▸ **Kaynak Metin**:

§

Ekonomide Gündem
Gıda fiyatlarındaki artıştan Afrikalılar kazançlı çıkacakmış
Uluslararası piyasalarda gıda fiyatlarındaki artışa bağlı olarak BM Gıda ve Tarım Örgütü’nün hazırladığı raporda, geçen yıla oranla dünya gıda ithalatının %26 artarak 1 trilyon doları bulacağı ve gıda fiyatlarındaki artışın gelecek 10 yılda yüksek kalacağı belirtiliyor. IMF ise yüksek gıda fiyatlarının Sahraaltı Afrika’da daha çok sosyal ayaklanmalara neden olacağına dikkat çekerken, yüksek fiyatlarla mücadelede fiyat kontrolleri ve sübvansiyonlara da karşı olduğunu vurguluyor. ABD ve Avrupa ülkelerinde tarıma verilen destek sayesinde Batılı çiftçilerin küresel rekabette avantajlı konuma geldiğini belirten uzmanlar, yoksul ülkelerin tarıma gereken yatırımı yapamamaları nedeniyle fakirliğin arttığına dikkat çekiyor. Tarıma yatırım yapmadan ithalata bağımlı yaşayan pek çok Asya ve Afrika ülkesi gıda fiyatlarının artmasıyla zor durumda kalıyor. Hal böyleyken, Ekonomik İşbirliği ve Kalkınma Örgütü’nde görev yapan ekonomist Denise Wolter, yüksek gıda fiyatlarının Afrikalı çiftçilerin topraklarını daha verimli kullanmalarını tetikleyebileceğini belirtiyor.

§

▸ **Veri Listesi**:

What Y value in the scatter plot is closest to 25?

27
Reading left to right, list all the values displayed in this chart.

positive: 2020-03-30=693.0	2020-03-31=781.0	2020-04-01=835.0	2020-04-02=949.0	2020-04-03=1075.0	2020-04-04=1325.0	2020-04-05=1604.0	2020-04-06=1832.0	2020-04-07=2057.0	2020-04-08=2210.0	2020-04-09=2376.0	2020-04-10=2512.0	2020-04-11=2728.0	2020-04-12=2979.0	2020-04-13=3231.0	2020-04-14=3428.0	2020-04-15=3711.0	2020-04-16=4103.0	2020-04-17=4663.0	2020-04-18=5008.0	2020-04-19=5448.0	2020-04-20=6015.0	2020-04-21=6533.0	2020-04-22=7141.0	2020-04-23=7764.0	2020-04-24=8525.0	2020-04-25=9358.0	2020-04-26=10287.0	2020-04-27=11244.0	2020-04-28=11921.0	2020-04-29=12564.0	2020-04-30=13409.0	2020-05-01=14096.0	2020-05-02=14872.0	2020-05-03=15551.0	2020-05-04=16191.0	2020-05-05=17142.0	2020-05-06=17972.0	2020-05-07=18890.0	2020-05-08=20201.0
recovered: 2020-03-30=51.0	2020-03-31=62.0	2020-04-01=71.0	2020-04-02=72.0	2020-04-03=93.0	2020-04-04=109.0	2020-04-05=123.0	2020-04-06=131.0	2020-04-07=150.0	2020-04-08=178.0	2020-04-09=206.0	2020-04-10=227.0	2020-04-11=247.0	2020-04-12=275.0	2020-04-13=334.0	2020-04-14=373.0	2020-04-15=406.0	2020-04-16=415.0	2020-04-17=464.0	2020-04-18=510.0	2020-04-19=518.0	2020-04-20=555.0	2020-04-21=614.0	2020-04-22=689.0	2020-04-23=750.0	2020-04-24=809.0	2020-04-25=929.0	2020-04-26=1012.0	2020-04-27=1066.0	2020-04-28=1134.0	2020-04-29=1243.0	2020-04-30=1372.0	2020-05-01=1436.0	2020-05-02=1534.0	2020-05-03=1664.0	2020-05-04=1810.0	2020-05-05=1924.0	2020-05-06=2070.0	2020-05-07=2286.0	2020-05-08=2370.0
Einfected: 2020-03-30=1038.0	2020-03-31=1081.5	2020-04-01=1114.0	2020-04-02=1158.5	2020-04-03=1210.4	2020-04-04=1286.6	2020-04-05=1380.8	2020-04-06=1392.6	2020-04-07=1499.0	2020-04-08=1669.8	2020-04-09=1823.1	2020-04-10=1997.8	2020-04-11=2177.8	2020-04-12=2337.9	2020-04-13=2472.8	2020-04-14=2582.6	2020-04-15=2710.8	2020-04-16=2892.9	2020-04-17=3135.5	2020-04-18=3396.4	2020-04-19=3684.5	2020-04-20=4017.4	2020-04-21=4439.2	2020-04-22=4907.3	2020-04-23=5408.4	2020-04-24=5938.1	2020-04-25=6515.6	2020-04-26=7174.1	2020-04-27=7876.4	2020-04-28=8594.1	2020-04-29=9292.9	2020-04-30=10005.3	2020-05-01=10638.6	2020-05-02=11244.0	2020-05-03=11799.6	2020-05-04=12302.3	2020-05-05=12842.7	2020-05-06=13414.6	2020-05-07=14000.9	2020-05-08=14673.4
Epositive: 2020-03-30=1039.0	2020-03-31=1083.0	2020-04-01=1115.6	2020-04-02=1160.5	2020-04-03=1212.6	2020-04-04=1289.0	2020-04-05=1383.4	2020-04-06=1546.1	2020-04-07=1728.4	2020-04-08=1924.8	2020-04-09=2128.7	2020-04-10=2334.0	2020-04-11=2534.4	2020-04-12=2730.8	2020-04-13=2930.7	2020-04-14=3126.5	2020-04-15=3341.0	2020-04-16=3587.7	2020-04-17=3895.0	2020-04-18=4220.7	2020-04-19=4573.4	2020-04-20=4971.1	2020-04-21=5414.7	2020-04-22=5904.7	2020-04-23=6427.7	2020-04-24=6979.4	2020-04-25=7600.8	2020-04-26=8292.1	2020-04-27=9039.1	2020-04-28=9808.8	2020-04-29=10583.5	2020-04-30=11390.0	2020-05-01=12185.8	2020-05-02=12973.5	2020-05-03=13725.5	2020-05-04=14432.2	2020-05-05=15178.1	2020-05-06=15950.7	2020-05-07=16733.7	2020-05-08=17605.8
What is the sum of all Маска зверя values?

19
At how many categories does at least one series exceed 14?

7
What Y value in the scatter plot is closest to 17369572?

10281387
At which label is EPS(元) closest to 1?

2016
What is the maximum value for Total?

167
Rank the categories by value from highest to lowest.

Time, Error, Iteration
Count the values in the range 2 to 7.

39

§

▸ **Görev Talimatı**:
Gıda fiyatları haberini başlığıyla birlikte baştan sona kelimesi kelimesine aktarın. Kayıtlar metinden ayrı, bağımsız bir malzemedir.

▸ **Yanıtınız**:
Ekonomide Gündem
Gıda fiyatlarındaki artıştan Afrikalılar kazançlı çıkacakmış
Uluslararası piyasalarda gıda fiyatlarındaki artışa bağlı olarak BM Gıda ve Tarım Örgütü’nün hazırladığı raporda, geçen yıla oranla dünya gıda ithalatının %26 artarak 1 trilyon doları bulacağı ve gıda fiyatlarındaki artışın gelecek 10 yılda yüksek kalacağı belirtiliyor. IMF ise yüksek gıda fiyatlarının Sahraaltı Afrika’da daha çok sosyal ayaklanmalara neden olacağına dikkat çekerken, yüksek fiyatlarla mücadelede fiyat kontrolleri ve sübvansiyonlara da karşı olduğunu vurguluyor. ABD ve Avrupa ülkelerinde tarıma verilen destek sayesinde Batılı çiftçilerin küresel rekabette avantajlı konuma geldiğini belirten uzmanlar, yoksul ülkelerin tarıma gereken yatırımı yapamamaları nedeniyle fakirliğin arttığına dikkat çekiyor. Tarıma yatırım yapmadan ithalata bağımlı yaşayan pek çok Asya ve Afrika ülkesi gıda fiyatlarının artmasıyla zor durumda kalıyor. Hal böyleyken, Ekonomik İşbirliği ve Kalkınma Örgütü’nde görev yapan ekonomist Denise Wolter, yüksek gıda fiyatlarının Afrikalı çiftçilerin topraklarını daha verimli kullanmalarını tetikleyebileceğini belirtiyor.